Importance of Tripods in Photography
A Tripods will leave your hands free from burden, which makes it easier for you to adjust the lens and work on camera settings. You can set the camera on a tripod and leave the area, or you can put it where you don’t want to stand such as in water.
Technology has become so much advanced that anyone can take good photographs. Some of you may think that a tripod is just a piece of equipment, an extra burden; why do we need it when we have features like faster shutter speed and ISO capabilities in the latest cameras? If you want to improve the composition and sharpness of your photos, you need a tripod.
The slower the exposure, the more camera will record movements. Your unsteady hands or downward motion can stop you from taking a perfect shot. There are many ways a tripod can help you, let’s discuss these in detail.
1. Suitable for low light situations
If you are photographing in a low light situation, whether it is because of a cloudy day or night time. You will have to use slow shutter speed, and this is where a tripod comes.
Some of you may have taken photos of fireworks and lightning using tripods, with an aperture open to xx seconds. Buildings in your images will look nice and sharp, while pyrotechnics will show brightly. You can even go out shooting stars, which need long exposures.

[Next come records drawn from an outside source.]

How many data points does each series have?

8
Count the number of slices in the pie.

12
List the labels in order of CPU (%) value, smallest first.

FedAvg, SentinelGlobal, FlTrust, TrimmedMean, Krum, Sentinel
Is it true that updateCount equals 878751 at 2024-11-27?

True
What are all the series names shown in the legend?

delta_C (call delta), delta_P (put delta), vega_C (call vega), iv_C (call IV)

With a tripod, you can do all these things, leave the camera there and go take a break, have coffee and cookies while the camera is at work.
2. Shooting difficult angles
A tripod gives you higher and lower angles that are difficult to reach when working with a hand-held. Photography is easier when you have a tripod set at a center column, and you can move it from 0 degrees to 180 quickly. Your camera can directly face the ground or at 90 degrees if you want that angle. There are some tripods with low-level legs and arms, which means you can even position your camera almost to the ground level.

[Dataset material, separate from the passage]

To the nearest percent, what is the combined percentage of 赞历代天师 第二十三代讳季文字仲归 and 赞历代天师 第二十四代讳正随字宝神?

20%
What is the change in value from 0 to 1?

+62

Sometimes people have to shoot from difficult angles or from a location that is not possible to reach without a tripod. Such as when you have a height, or you are at the low angle. Some latest tripods allow you to adjust the height way above your head, and also to the extremely low level. You can also shoot these angles by using a remote controller. Some tripods allow users to attach the camera to the central area which helps you to be close to your subject.
3. 100% Stability
No matter how much workout you do, your abs can't hold the camera steady for more than a few seconds. You will have some movement even if you have years of experience holding. If you are somewhat clumsy then it can be difficult to capture the photo at its best, you will end up with a photo that not even you want to see.

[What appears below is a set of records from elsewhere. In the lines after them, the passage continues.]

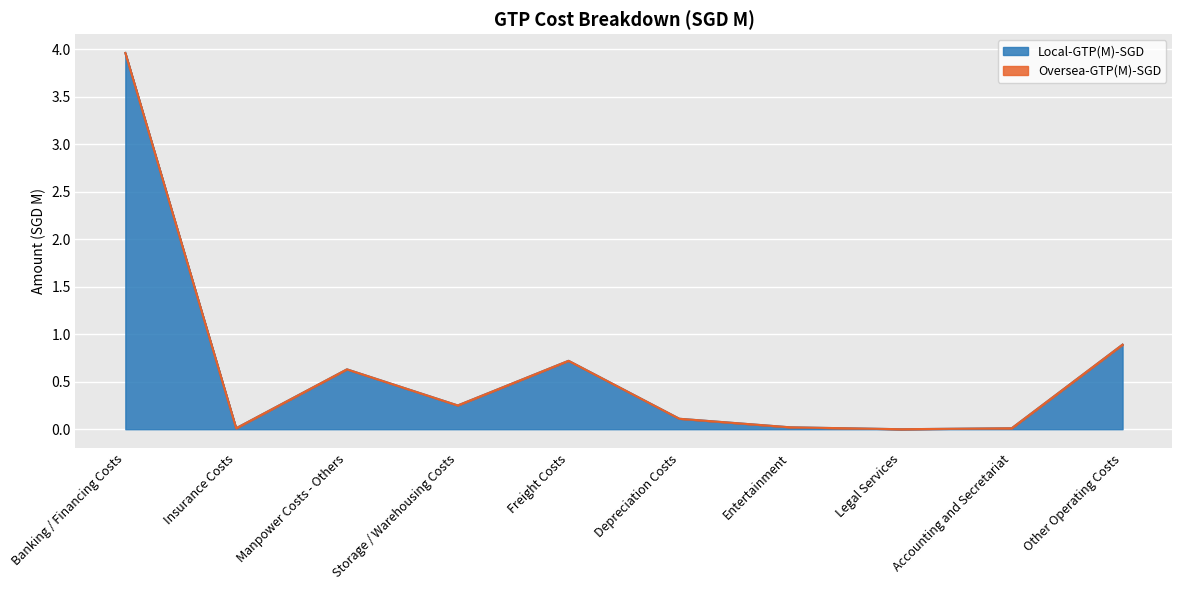

Rank the categories by value from highest to lowest.

Banking / Financing Costs, Other Operating Costs, Freight Costs, Manpower Costs - Others, Storage / Warehousing Costs, Depreciation Costs, Entertainment, Insurance Costs, Accounting and Secretariat, Legal Services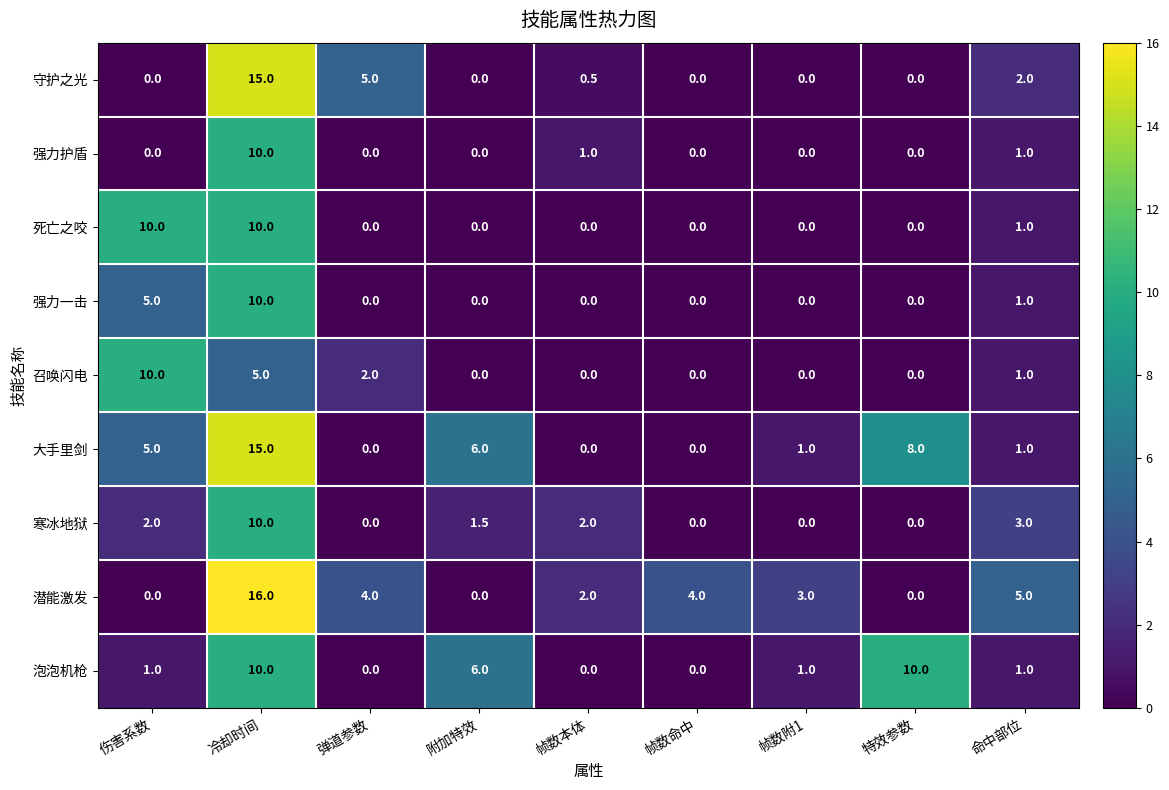

The 潜能激发 series shows 0.0 at 特效参数. True or false?

True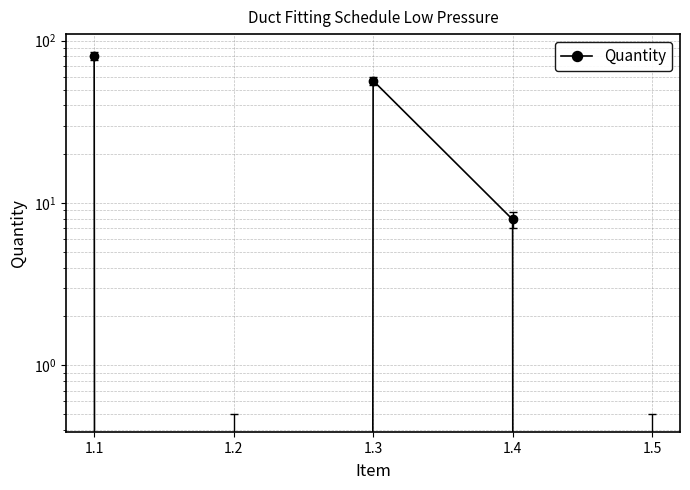

What is the average value?

29.0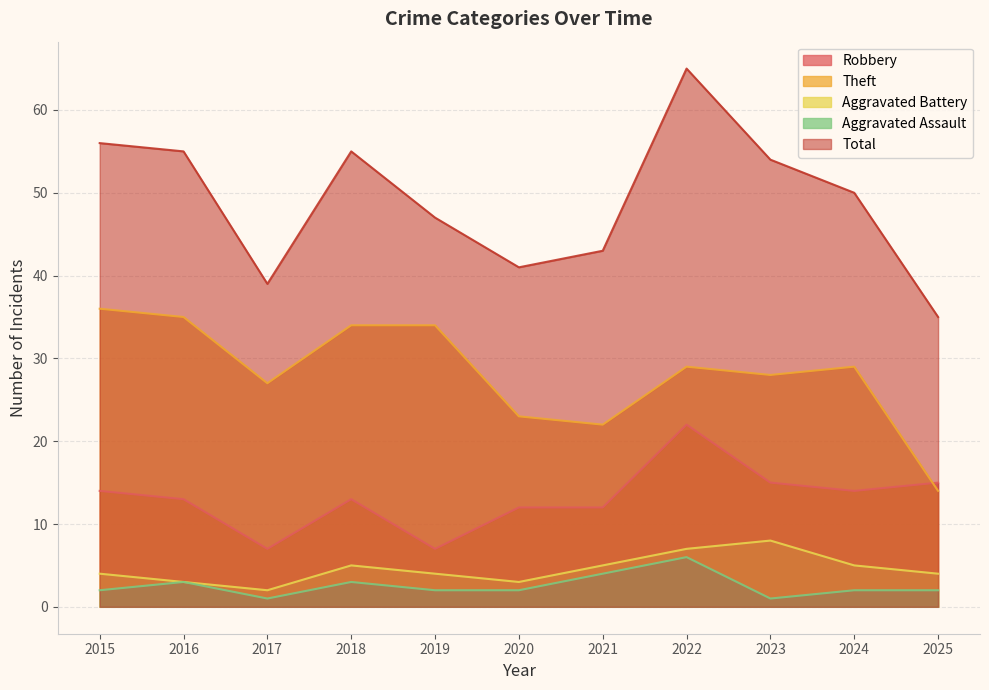

Reading left to right, extract all data points from this chart.

Robbery: 14	13	7	13	7	12	12	22	15	14	15
Theft: 36	35	27	34	34	23	22	29	28	29	14
Aggravated Battery: 4	3	2	5	4	3	5	7	8	5	4
Aggravated Assault: 2	3	1	3	2	2	4	6	1	2	2
Total: 56	55	39	55	47	41	43	65	54	50	35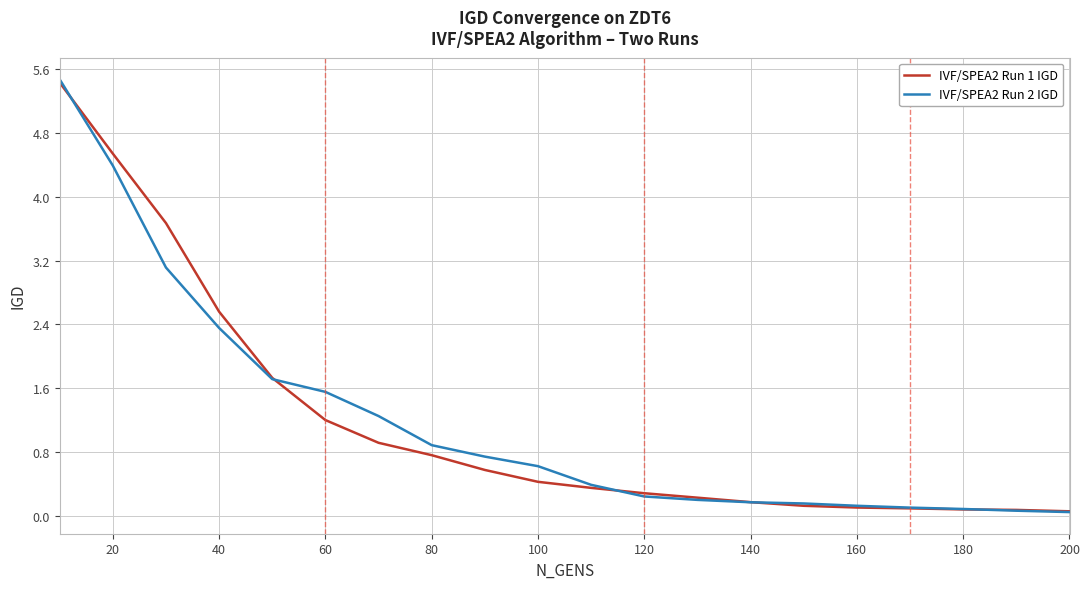

Which series has the largest range (max minus min)?

IVF/SPEA2 Run 2 IGD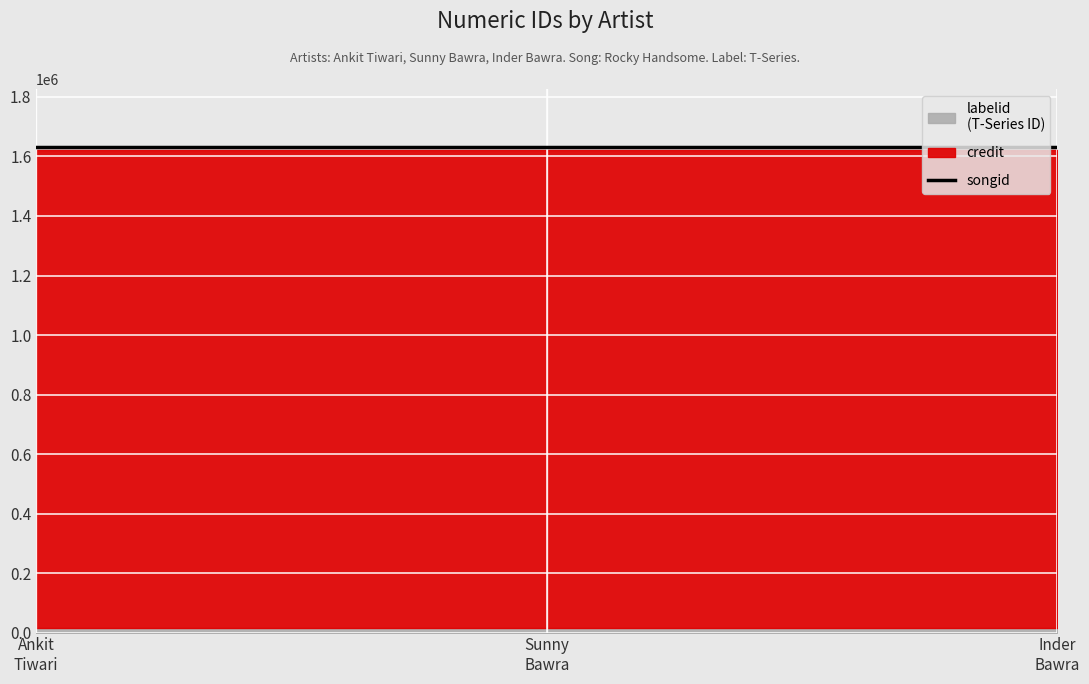

True or false: labelid has a value of 14891 at 1337896.

True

If the shutter speed is fast, let's suppose 1/100 a second or more, you may not find any difference in sharpness whether you capture by using hands or a tripod, but you can achieve a lot more with a tripod.
4. Sturdiness and weight
For a tripod to be useful to you, it must do the job smoothly. The tripods are either made of carbon or aluminum. They have their pros and cons; carbon is lighter and weights no more than few pounds. They are strong and don’t bend easily. They are also very expensive. On the other hand, aluminum ones are less expensive, but they are much heavy as compare to carbon tripods. Some photographers like carrying weight because they want their photos to be more stable, especially if they are taking images in a windy situation. If the weather is cold, then aluminum tripods can be difficult to handle.
5. Shooting landscapes
Are you aware of the difficulties that photographers face when capturing images of landscapes? One of the important settings is the aperture, between f/8 and f/16 for the landscapes, it ensures good depth with everything in focus.
These narrow areas reduce the natural light, which means you have to reduce the speed of shutter or may have to increase ISO to get the best exposure for your shot.
If you are using ISO it means that there will be noise, so the only option left is to reduce shutter speed, which requires setting the camera on the tripod so that there is no movement and you get the best results. When you are photographing without a tripod, shutter speed under 1/60th of a second is not recommended.